Extract all of the entries and give them again, word for word.

(Beginning of RECORDS FOR THIS EXERCISE)

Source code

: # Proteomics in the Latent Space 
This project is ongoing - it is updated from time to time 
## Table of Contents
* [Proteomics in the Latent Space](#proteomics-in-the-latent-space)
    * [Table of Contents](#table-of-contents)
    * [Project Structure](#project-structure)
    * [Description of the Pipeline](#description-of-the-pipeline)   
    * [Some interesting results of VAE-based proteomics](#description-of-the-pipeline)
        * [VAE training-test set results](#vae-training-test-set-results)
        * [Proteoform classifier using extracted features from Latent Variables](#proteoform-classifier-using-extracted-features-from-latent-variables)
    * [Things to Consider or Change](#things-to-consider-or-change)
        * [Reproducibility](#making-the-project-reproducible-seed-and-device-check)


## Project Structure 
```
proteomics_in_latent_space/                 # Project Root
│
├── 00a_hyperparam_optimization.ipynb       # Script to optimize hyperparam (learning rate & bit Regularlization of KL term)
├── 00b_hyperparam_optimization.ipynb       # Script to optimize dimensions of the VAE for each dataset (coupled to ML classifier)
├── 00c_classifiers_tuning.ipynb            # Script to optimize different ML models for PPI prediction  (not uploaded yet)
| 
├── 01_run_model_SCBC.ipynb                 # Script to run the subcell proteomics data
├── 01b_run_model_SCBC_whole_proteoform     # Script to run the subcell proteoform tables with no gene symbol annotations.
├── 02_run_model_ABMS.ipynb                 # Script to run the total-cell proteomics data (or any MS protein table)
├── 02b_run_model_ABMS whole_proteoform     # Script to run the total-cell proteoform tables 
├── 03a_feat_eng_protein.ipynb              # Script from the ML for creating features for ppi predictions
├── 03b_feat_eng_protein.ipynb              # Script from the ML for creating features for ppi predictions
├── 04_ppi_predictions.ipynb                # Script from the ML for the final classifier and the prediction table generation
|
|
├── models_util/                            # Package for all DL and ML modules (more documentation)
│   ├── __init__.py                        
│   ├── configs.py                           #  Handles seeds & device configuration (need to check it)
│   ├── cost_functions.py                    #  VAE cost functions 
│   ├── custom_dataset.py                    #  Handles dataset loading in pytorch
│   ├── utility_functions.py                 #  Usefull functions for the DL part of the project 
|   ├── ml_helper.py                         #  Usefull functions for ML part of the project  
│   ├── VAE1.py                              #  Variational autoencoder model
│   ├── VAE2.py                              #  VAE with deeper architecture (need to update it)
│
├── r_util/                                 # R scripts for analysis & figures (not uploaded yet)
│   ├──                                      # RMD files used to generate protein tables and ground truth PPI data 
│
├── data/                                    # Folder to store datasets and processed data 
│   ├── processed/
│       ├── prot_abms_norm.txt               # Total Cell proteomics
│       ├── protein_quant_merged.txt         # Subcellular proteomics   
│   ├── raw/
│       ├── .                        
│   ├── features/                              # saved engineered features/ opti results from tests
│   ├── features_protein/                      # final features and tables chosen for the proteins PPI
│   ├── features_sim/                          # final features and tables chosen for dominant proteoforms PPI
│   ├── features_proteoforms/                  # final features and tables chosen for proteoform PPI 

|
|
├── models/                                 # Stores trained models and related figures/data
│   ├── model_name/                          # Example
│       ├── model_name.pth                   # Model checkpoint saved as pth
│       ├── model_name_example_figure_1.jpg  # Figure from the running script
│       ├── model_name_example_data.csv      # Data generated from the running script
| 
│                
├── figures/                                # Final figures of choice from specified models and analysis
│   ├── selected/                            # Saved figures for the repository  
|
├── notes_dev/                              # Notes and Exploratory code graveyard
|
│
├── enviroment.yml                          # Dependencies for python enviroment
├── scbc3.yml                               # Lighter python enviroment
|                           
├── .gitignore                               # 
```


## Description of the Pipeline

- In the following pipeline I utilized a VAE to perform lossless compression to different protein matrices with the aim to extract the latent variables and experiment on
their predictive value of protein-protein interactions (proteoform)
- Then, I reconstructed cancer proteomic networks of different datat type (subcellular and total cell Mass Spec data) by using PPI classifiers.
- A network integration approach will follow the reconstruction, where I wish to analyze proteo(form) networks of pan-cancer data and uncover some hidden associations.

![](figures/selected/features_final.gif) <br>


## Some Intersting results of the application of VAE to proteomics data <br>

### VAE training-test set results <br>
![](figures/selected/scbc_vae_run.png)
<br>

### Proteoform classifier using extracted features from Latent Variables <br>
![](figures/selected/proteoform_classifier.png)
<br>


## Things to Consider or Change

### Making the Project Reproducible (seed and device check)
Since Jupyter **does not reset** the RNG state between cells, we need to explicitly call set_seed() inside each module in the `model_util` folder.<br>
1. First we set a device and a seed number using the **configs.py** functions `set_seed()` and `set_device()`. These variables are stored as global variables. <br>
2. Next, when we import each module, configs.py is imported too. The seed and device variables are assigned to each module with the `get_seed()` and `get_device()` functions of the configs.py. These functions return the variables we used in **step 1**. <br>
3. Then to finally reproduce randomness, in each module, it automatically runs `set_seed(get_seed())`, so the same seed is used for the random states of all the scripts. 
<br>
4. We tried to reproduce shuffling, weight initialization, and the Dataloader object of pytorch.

(End of RECORDS FOR THIS EXERCISE)

> _RESULT_:
Source code

: # Proteomics in the Latent Space 
This project is ongoing - it is updated from time to time 
## Table of Contents
* [Proteomics in the Latent Space](#proteomics-in-the-latent-space)
    * [Table of Contents](#table-of-contents)
    * [Project Structure](#project-structure)
    * [Description of the Pipeline](#description-of-the-pipeline)   
    * [Some interesting results of VAE-based proteomics](#description-of-the-pipeline)
        * [VAE training-test set results](#vae-training-test-set-results)
        * [Proteoform classifier using extracted features from Latent Variables](#proteoform-classifier-using-extracted-features-from-latent-variables)
    * [Things to Consider or Change](#things-to-consider-or-change)
        * [Reproducibility](#making-the-project-reproducible-seed-and-device-check)


## Project Structure 
```
proteomics_in_latent_space/                 # Project Root
│
├── 00a_hyperparam_optimization.ipynb       # Script to optimize hyperparam (learning rate & bit Regularlization of KL term)
├── 00b_hyperparam_optimization.ipynb       # Script to optimize dimensions of the VAE for each dataset (coupled to ML classifier)
├── 00c_classifiers_tuning.ipynb            # Script to optimize different ML models for PPI prediction  (not uploaded yet)
| 
├── 01_run_model_SCBC.ipynb                 # Script to run the subcell proteomics data
├── 01b_run_model_SCBC_whole_proteoform     # Script to run the subcell proteoform tables with no gene symbol annotations.
├── 02_run_model_ABMS.ipynb                 # Script to run the total-cell proteomics data (or any MS protein table)
├── 02b_run_model_ABMS whole_proteoform     # Script to run the total-cell proteoform tables 
├── 03a_feat_eng_protein.ipynb              # Script from the ML for creating features for ppi predictions
├── 03b_feat_eng_protein.ipynb              # Script from the ML for creating features for ppi predictions
├── 04_ppi_predictions.ipynb                # Script from the ML for the final classifier and the prediction table generation
|
|
├── models_util/                            # Package for all DL and ML modules (more documentation)
│   ├── __init__.py                        
│   ├── configs.py                           #  Handles seeds & device configuration (need to check it)
│   ├── cost_functions.py                    #  VAE cost functions 
│   ├── custom_dataset.py                    #  Handles dataset loading in pytorch
│   ├── utility_functions.py                 #  Usefull functions for the DL part of the project 
|   ├── ml_helper.py                         #  Usefull functions for ML part of the project  
│   ├── VAE1.py                              #  Variational autoencoder model
│   ├── VAE2.py                              #  VAE with deeper architecture (need to update it)
│
├── r_util/                                 # R scripts for analysis & figures (not uploaded yet)
│   ├──                                      # RMD files used to generate protein tables and ground truth PPI data 
│
├── data/                                    # Folder to store datasets and processed data 
│   ├── processed/
│       ├── prot_abms_norm.txt               # Total Cell proteomics
│       ├── protein_quant_merged.txt         # Subcellular proteomics   
│   ├── raw/
│       ├── .                        
│   ├── features/                              # saved engineered features/ opti results from tests
│   ├── features_protein/                      # final features and tables chosen for the proteins PPI
│   ├── features_sim/                          # final features and tables chosen for dominant proteoforms PPI
│   ├── features_proteoforms/                  # final features and tables chosen for proteoform PPI 

|
|
├── models/                                 # Stores trained models and related figures/data
│   ├── model_name/                          # Example
│       ├── model_name.pth                   # Model checkpoint saved as pth
│       ├── model_name_example_figure_1.jpg  # Figure from the running script
│       ├── model_name_example_data.csv      # Data generated from the running script
| 
│                
├── figures/                                # Final figures of choice from specified models and analysis
│   ├── selected/                            # Saved figures for the repository  
|
├── notes_dev/                              # Notes and Exploratory code graveyard
|
│
├── enviroment.yml                          # Dependencies for python enviroment
├── scbc3.yml                               # Lighter python enviroment
|                           
├── .gitignore                               # 
```


## Description of the Pipeline

- In the following pipeline I utilized a VAE to perform lossless compression to different protein matrices with the aim to extract the latent variables and experiment on
their predictive value of protein-protein interactions (proteoform)
- Then, I reconstructed cancer proteomic networks of different datat type (subcellular and total cell Mass Spec data) by using PPI classifiers.
- A network integration approach will follow the reconstruction, where I wish to analyze proteo(form) networks of pan-cancer data and uncover some hidden associations.

![](figures/selected/features_final.gif) <br>


## Some Intersting results of the application of VAE to proteomics data <br>

### VAE training-test set results <br>
![](figures/selected/scbc_vae_run.png)
<br>

### Proteoform classifier using extracted features from Latent Variables <br>
![](figures/selected/proteoform_classifier.png)
<br>


## Things to Consider or Change

### Making the Project Reproducible (seed and device check)
Since Jupyter **does not reset** the RNG state between cells, we need to explicitly call set_seed() inside each module in the `model_util` folder.<br>
1. First we set a device and a seed number using the **configs.py** functions `set_seed()` and `set_device()`. These variables are stored as global variables. <br>
2. Next, when we import each module, configs.py is imported too. The seed and device variables are assigned to each module with the `get_seed()` and `get_device()` functions of the configs.py. These functions return the variables we used in **step 1**. <br>
3. Then to finally reproduce randomness, in each module, it automatically runs `set_seed(get_seed())`, so the same seed is used for the random states of all the scripts. 
<br>
4. We tried to reproduce shuffling, weight initialization, and the Dataloader object of pytorch.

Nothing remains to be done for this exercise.